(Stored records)
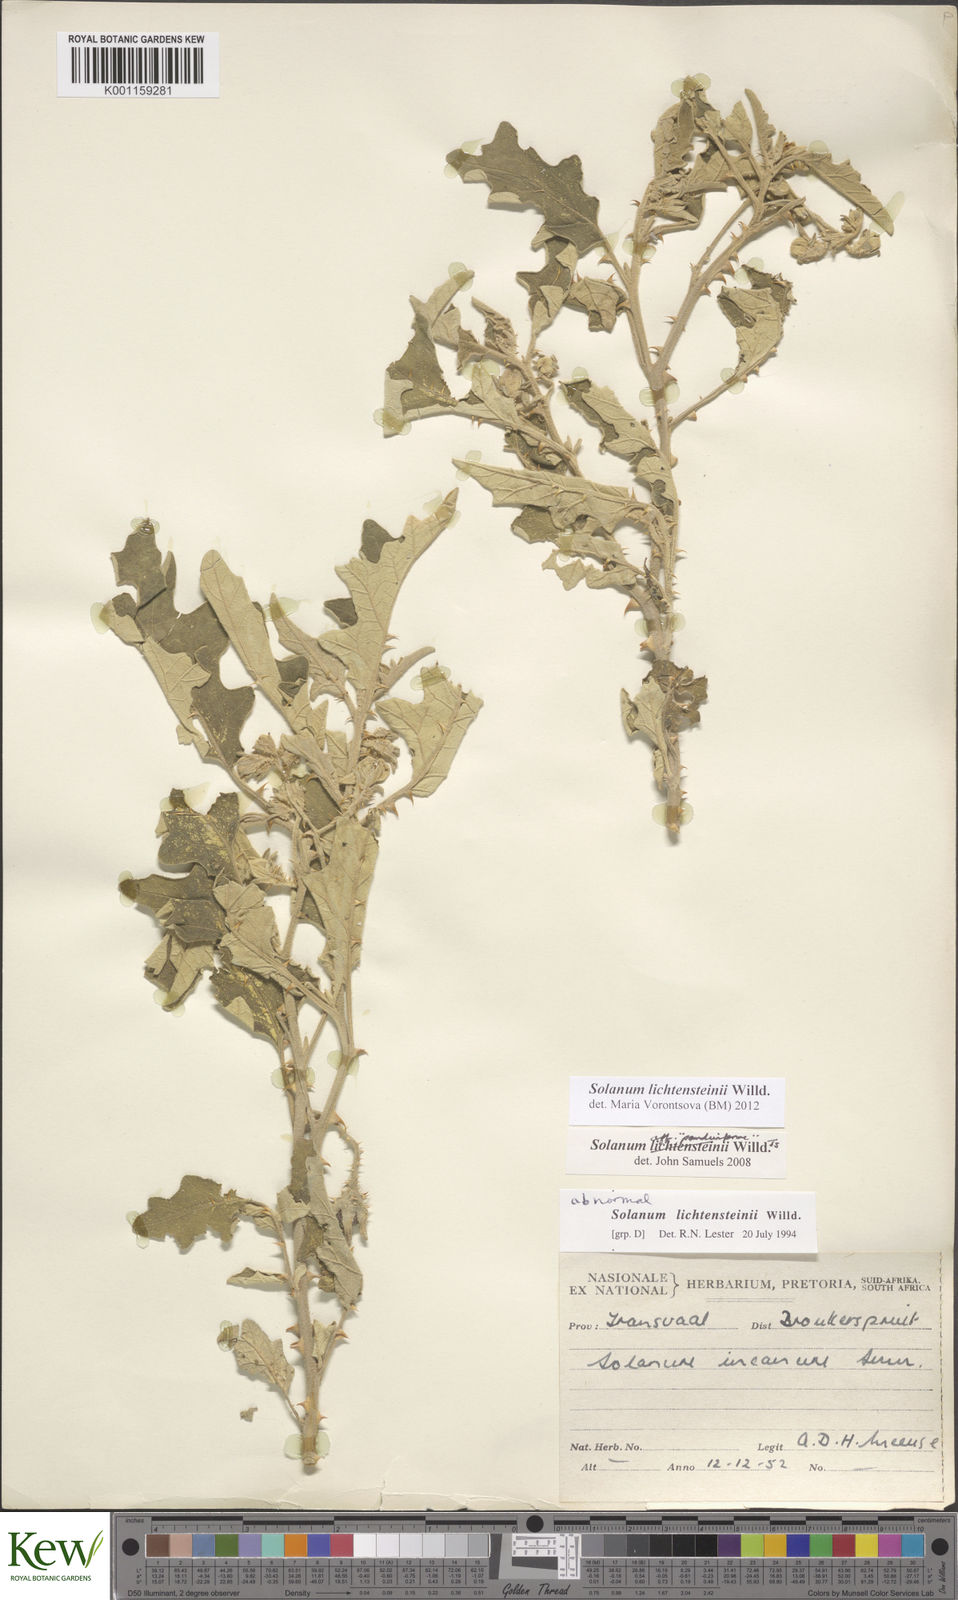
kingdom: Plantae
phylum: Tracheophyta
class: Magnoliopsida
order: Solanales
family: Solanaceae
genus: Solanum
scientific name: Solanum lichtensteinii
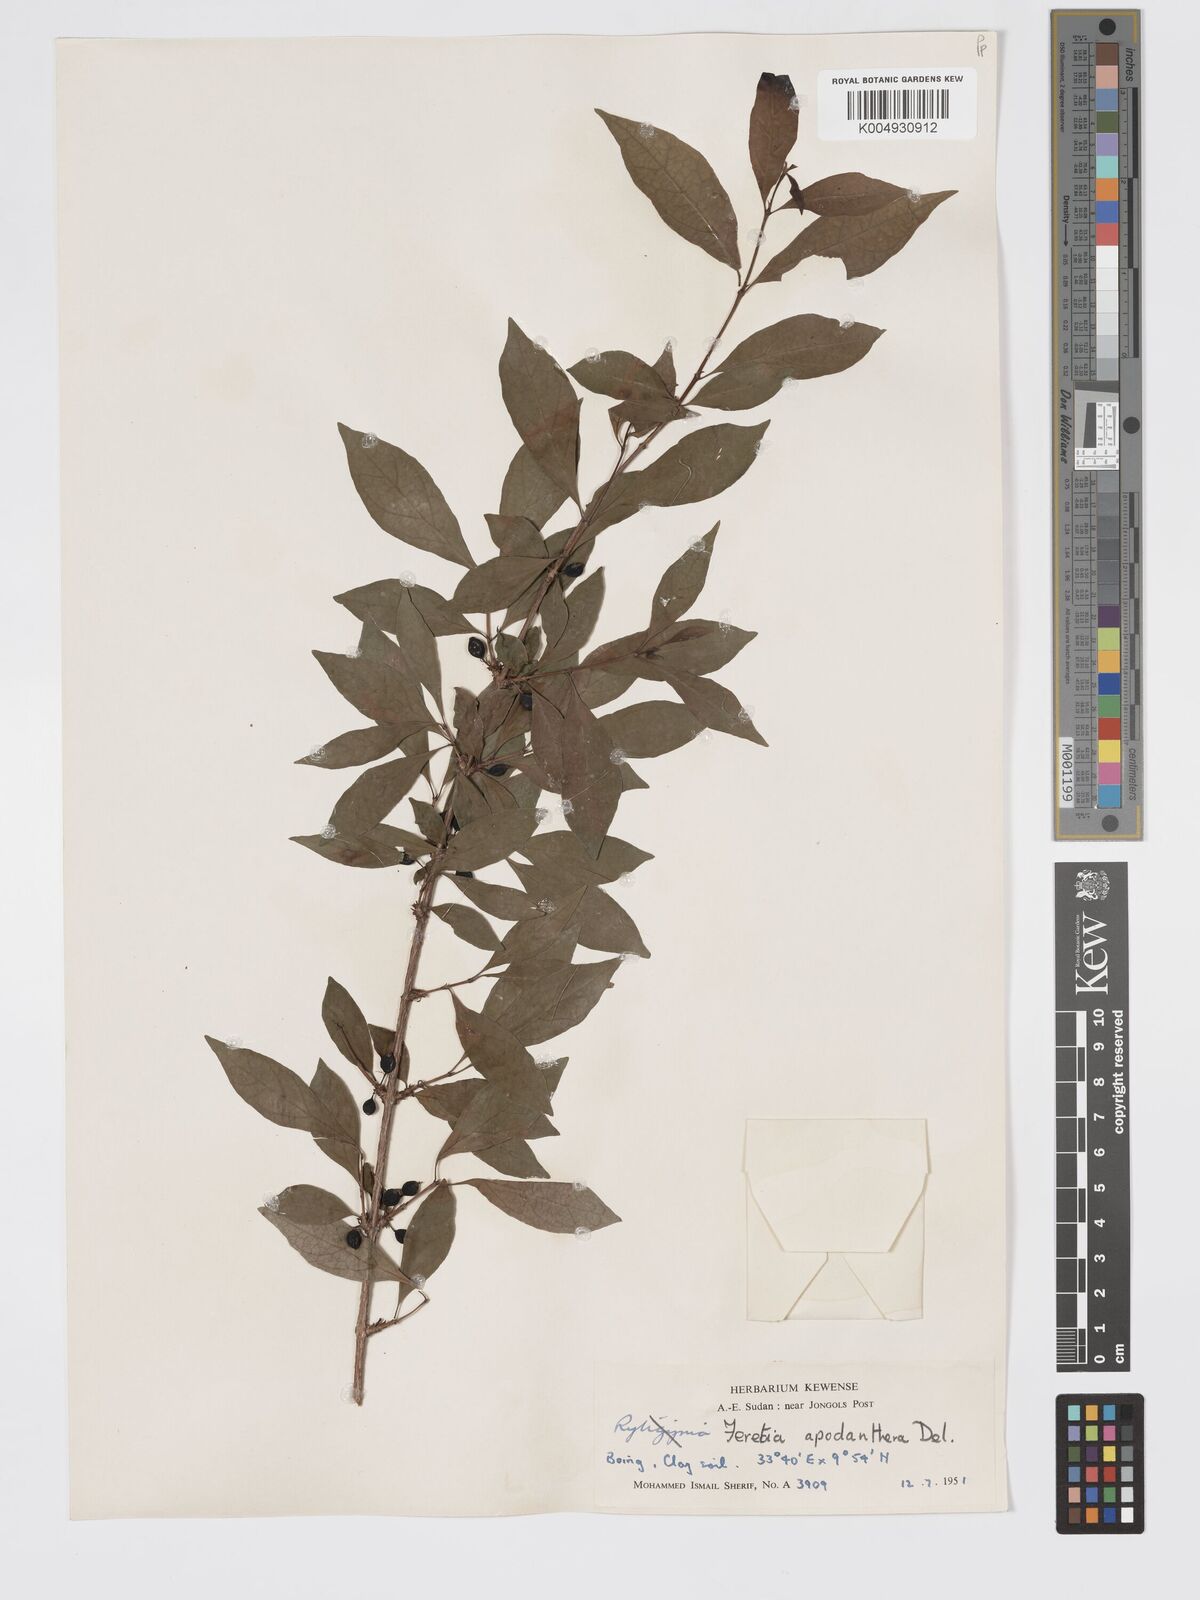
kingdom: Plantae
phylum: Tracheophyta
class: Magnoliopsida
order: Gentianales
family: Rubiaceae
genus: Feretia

### Job
Copy every line of text from all of the entries above word for word, leaving the pictures out.

### Written response
kingdom: Plantae
phylum: Tracheophyta
class: Magnoliopsida
order: Solanales
family: Solanaceae
genus: Solanum
scientific name: Solanum lichtensteinii
kingdom: Plantae
phylum: Tracheophyta
class: Magnoliopsida
order: Gentianales
family: Rubiaceae
genus: Feretia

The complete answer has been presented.